» **Supplied text**
:::::
America Needs a Syria Policy

POLITICS & POLICY
U.S. soldiers with Alpha Troop, First Battalion, Sixth Infantry Regiment, Second Armored Brigade Combat Team, First Armored Division, dismount from a M2 Bradley Infantry Fighting Vehicle in the Central Command area of responsibility, November 2, 2020. (Specialist Jensen Guillory/US Army)

The U.S. should stop the Syria flip-flop and stand with allies, building on successes from the Trump administration.

As the world reacts to the U.S. election results, there is a chorus of celebration in places such as Europe about the prospect of a Joe Biden presidency. In the Middle East, however, there is more apprehension. This is not necessarily because countries have had bad experiences with Biden, but because many states in the region are concerned about potentially abrupt changes in U.S. foreign policy to come. One place Washington needs to get it right is in Syria, where our partners on the ground helped defeat ISIS and want to work closely with whoever is in charge in D.C.

For ten years, Syria has suffered a brutal civil war, ripped apart by the Russian-backed Syrian regime’s suppression of dissidents, the rise and fall of a genocidal ISIS, and military operations by Turkey that threatened U.S. Kurdish partners. The U.S. can’t put a lid on the Pandora’s box of Syria; it has tried supporting Syrian rebels in the past, including by conducting airstrikes on the Assad regime. Throughout the last decade, the U.S. has cycled through two administrations and a series of policy choices that often ended badly. However, we can and should salvage what has worked thus far.
:::::
» **Data excerpts**
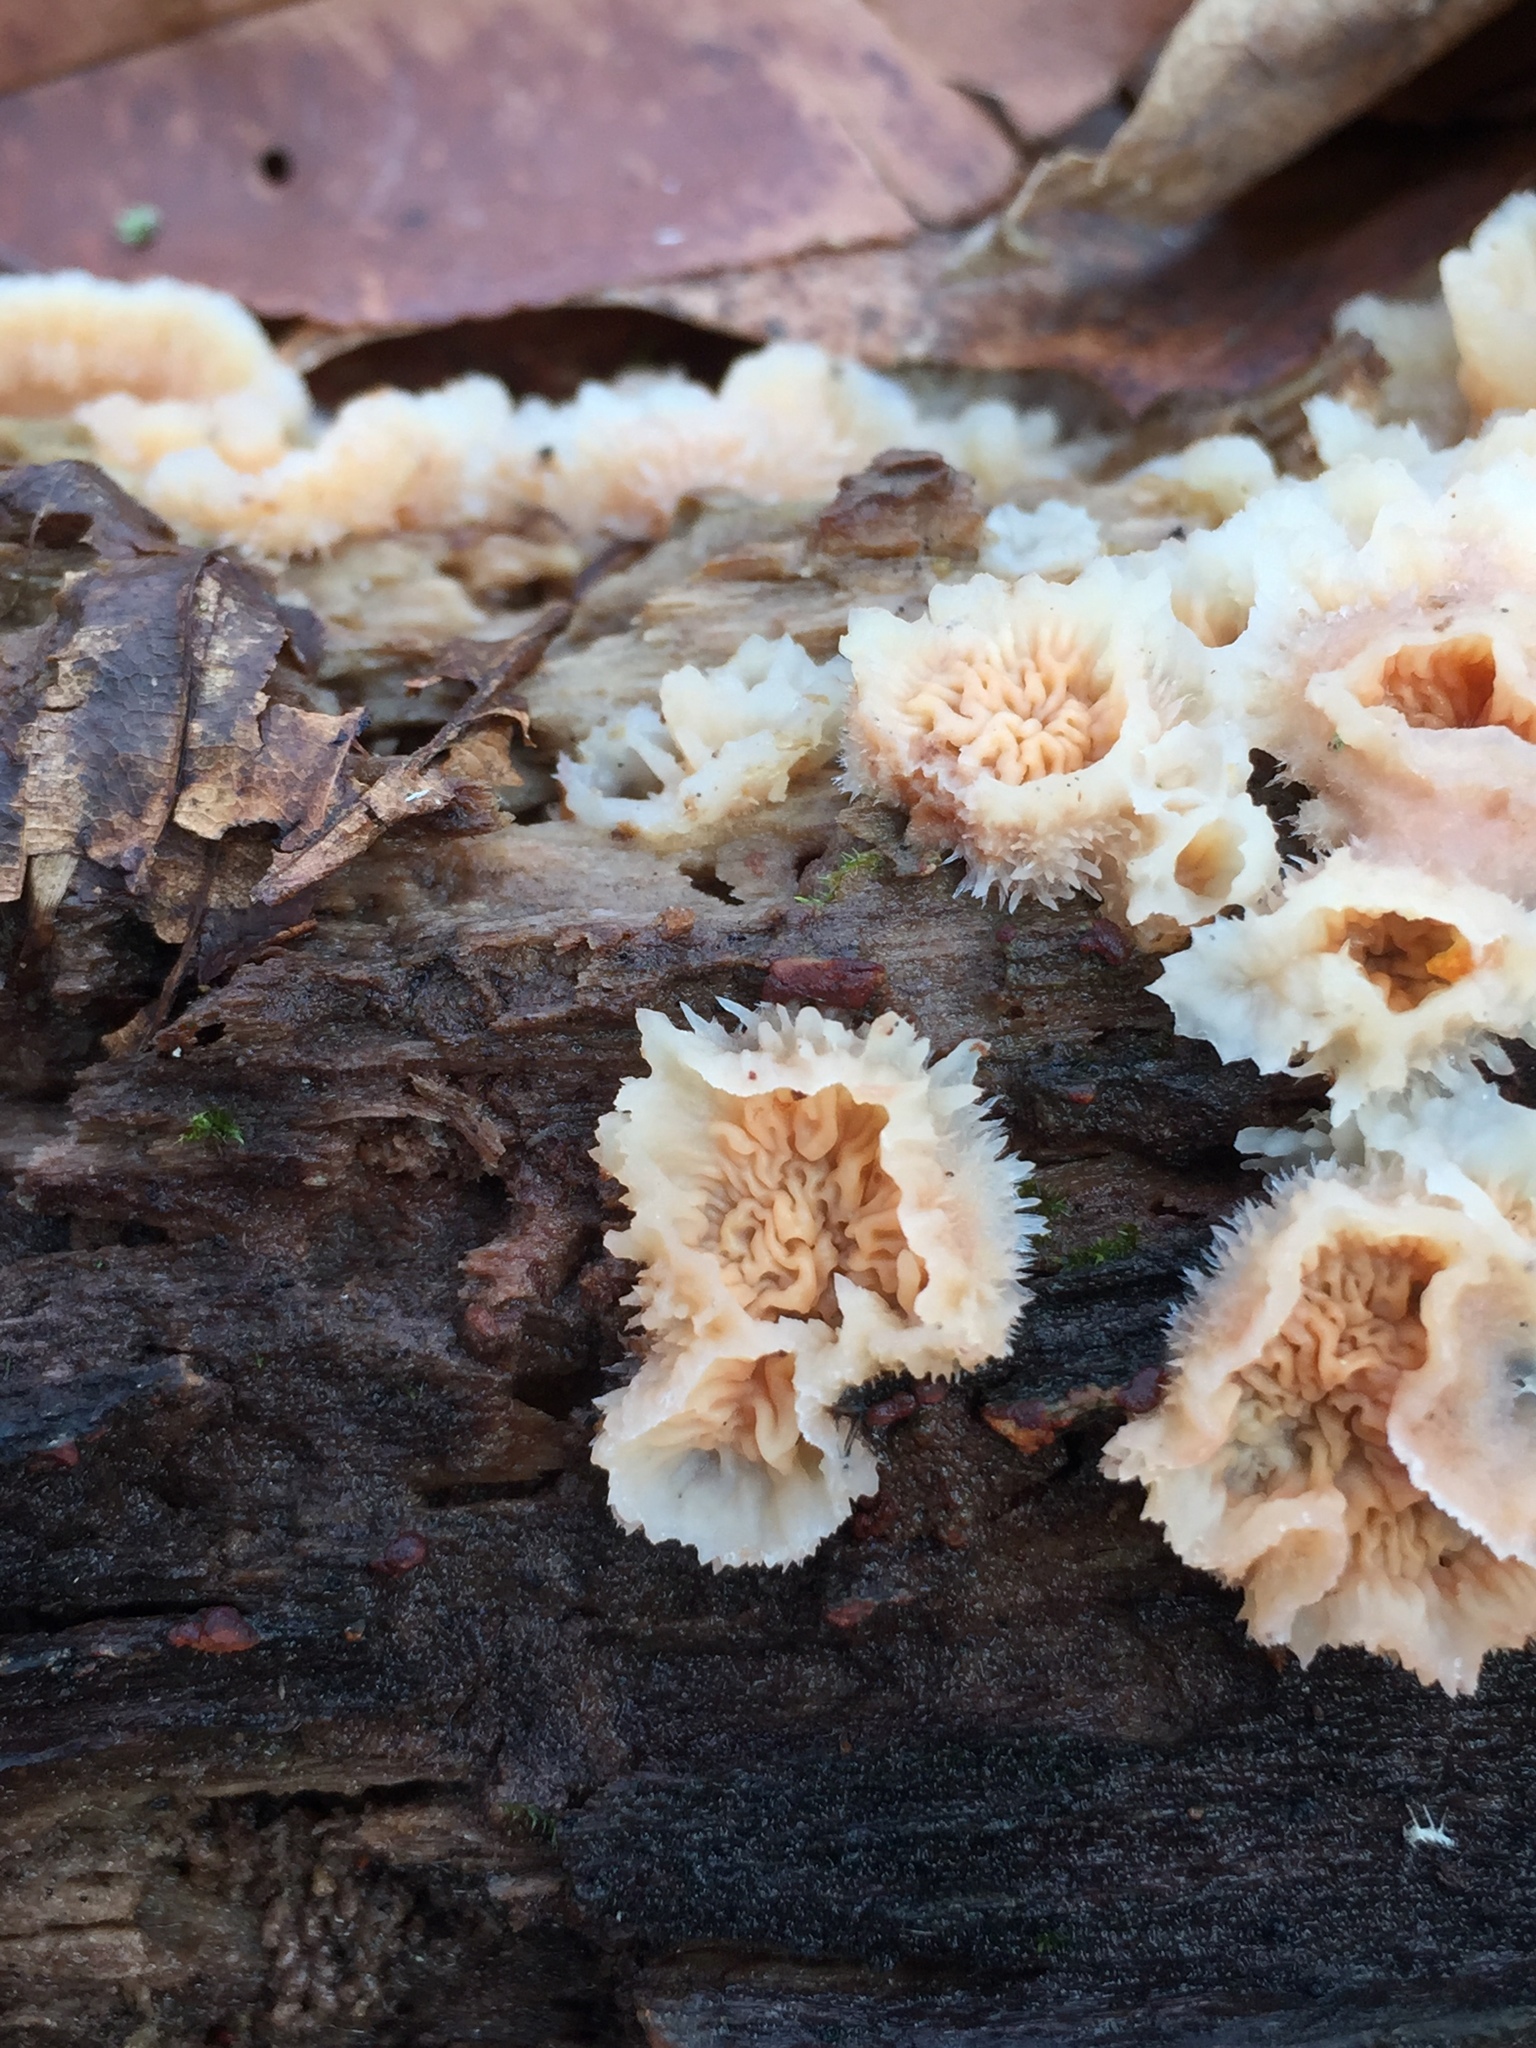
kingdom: Fungi
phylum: Basidiomycota
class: Agaricomycetes
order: Polyporales
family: Meruliaceae
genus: Phlebia
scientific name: Phlebia tremellosa
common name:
:::::
» **Challenge 1**
Reproduce the stretch of the Syria policy article from "POLITICS & POLICY" through "the Trump administration.".
» **Challenge 2**
List every military unit named in the photo caption of the Syria policy article.

» **Exercise output 1**
POLITICS & POLICY
U.S. soldiers with Alpha Troop, First Battalion, Sixth Infantry Regiment, Second Armored Brigade Combat Team, First Armored Division, dismount from a M2 Bradley Infantry Fighting Vehicle in the Central Command area of responsibility, November 2, 2020. (Specialist Jensen Guillory/US Army)

The U.S. should stop the Syria flip-flop and stand with allies, building on successes from the Trump administration.

» **Exercise output 2**
Alpha Troop
First Battalion
Sixth Infantry Regiment
Second Armored Brigade Combat Team
First Armored Division